WHAT THE EXERCISE ASKS> In the entries below, count the lines holding "back". Reply with the number only.

DATA>
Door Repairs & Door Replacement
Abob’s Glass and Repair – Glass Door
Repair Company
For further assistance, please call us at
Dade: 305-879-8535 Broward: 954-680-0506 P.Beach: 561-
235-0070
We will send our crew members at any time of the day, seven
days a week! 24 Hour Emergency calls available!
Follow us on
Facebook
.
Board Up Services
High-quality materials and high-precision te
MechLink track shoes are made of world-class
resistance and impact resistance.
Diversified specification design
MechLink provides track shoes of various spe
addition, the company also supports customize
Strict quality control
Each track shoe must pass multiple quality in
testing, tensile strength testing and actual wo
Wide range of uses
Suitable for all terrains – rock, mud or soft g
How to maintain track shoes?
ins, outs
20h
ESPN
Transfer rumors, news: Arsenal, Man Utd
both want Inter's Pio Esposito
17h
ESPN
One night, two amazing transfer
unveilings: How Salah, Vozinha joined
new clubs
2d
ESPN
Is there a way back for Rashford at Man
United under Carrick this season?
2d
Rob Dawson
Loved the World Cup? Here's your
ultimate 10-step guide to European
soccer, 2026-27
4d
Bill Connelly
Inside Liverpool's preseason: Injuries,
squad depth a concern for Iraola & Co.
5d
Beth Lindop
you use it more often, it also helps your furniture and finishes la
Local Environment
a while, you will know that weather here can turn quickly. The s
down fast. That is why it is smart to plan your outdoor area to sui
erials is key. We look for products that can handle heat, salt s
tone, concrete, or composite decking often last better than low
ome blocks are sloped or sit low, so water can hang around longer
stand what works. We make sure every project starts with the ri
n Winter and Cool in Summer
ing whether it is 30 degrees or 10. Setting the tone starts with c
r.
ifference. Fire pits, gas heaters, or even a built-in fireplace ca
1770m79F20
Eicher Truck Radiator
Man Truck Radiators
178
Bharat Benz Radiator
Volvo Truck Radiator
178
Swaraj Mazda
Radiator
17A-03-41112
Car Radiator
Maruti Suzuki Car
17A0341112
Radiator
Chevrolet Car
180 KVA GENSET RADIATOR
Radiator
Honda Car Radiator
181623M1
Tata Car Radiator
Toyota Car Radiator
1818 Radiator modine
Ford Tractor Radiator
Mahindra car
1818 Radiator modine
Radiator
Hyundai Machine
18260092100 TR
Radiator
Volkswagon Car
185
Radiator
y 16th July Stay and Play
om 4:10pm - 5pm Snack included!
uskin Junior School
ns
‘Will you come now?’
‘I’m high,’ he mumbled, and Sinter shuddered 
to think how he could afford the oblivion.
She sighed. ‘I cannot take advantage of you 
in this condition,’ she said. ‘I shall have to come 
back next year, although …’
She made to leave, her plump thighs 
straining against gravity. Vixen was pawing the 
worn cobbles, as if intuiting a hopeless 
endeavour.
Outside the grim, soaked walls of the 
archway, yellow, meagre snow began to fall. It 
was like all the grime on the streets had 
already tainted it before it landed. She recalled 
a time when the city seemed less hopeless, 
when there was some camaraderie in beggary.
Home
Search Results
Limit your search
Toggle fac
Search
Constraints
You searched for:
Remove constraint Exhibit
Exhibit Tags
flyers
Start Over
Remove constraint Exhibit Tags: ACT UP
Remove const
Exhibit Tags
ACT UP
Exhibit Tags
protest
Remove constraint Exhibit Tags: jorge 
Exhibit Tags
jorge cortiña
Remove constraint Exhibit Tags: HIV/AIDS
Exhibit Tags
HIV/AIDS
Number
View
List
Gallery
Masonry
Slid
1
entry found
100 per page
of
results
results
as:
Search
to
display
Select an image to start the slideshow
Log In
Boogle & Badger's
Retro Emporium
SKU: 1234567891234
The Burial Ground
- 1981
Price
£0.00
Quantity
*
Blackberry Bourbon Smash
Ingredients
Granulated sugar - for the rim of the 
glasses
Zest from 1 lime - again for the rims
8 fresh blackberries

OUTPUT FOR THIS EXERCISE> 2